Outside her two university communities, Faust has been an active intellectual leader. Beyond her professional involvement in the principal historical associations, and her service on the Pulitzer Prize history jury, she is, among other affiliations, a trustee of the Andrew W. Mellon Foundation (a powerful supporter of the arts and scholarship in the humanities and higher education); the National Humanities Center; and her alma mater, Bryn Mawr College—perhaps a useful perspective for working with Harvard’s governing boards.

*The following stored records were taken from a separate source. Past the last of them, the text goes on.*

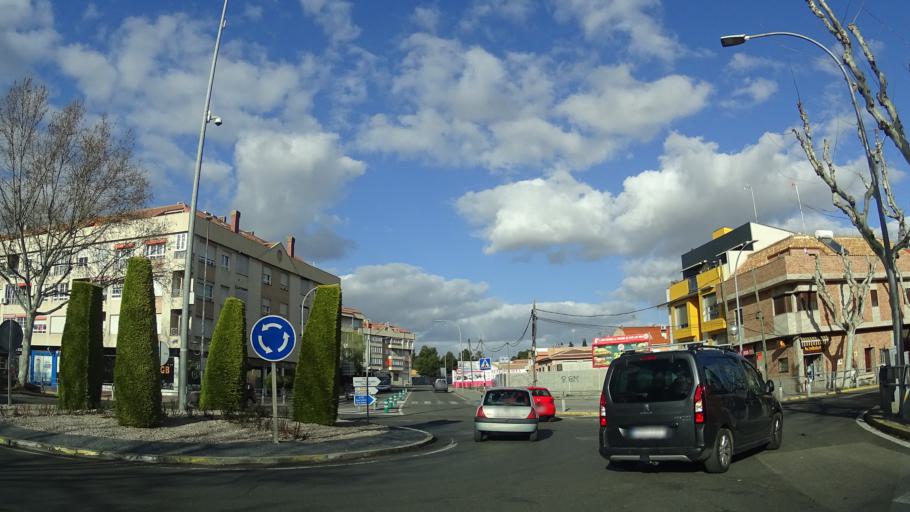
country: ES
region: Castille-La Mancha
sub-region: Provincia de Ciudad Real
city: Ciudad Real
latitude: 38.9816
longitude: -3.9252
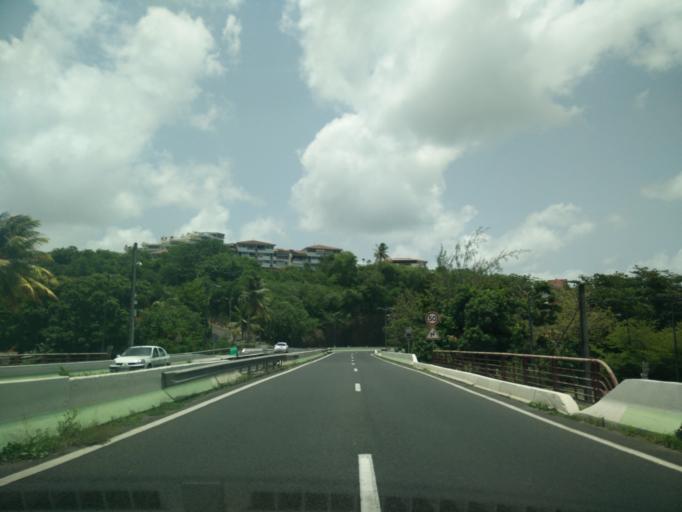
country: MQ
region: Martinique
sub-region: Martinique
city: Fort-de-France
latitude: 14.6143
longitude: -61.0974
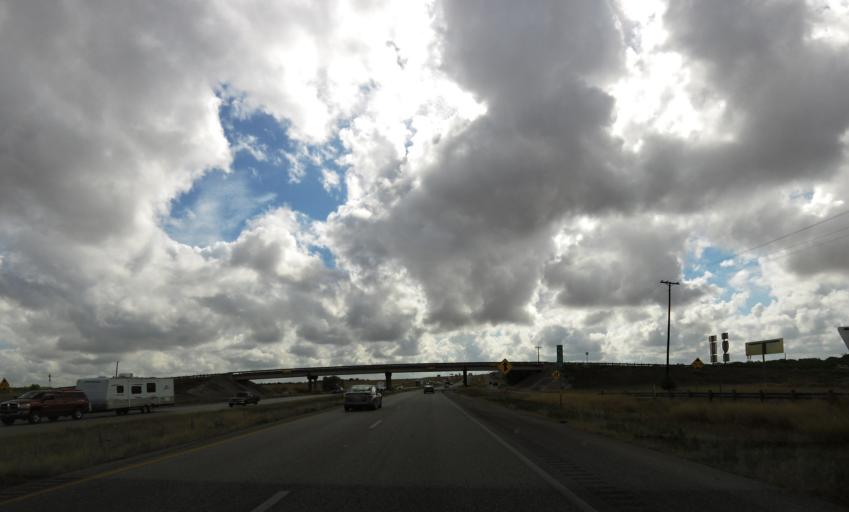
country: US
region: Texas
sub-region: Guadalupe County
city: Marion
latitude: 29.5285
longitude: -98.1136
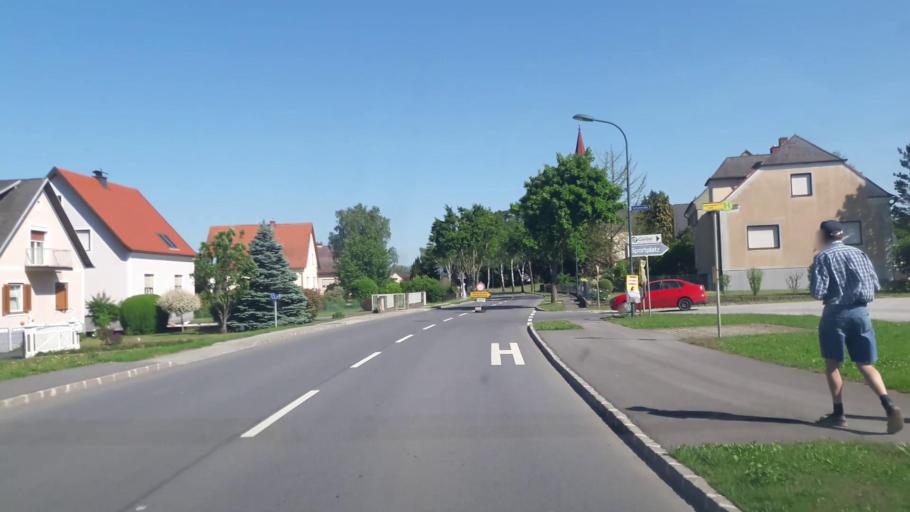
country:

Those experiences—and the Radcliffe Institute’s role in assessing the work of scholars from all fields—have given Faust an unusually broad overview of faculty members across a research university. As a past department chair, a member of the 2005 task forces, and a dean nurturing younger faculty members during their Radcliffe fellowships, she arrives at Massachusetts Hall extensively prepared for one of the Harvard president’s most important responsibilities: helping schools to identify the next generation of scholars and to advance their academic careers.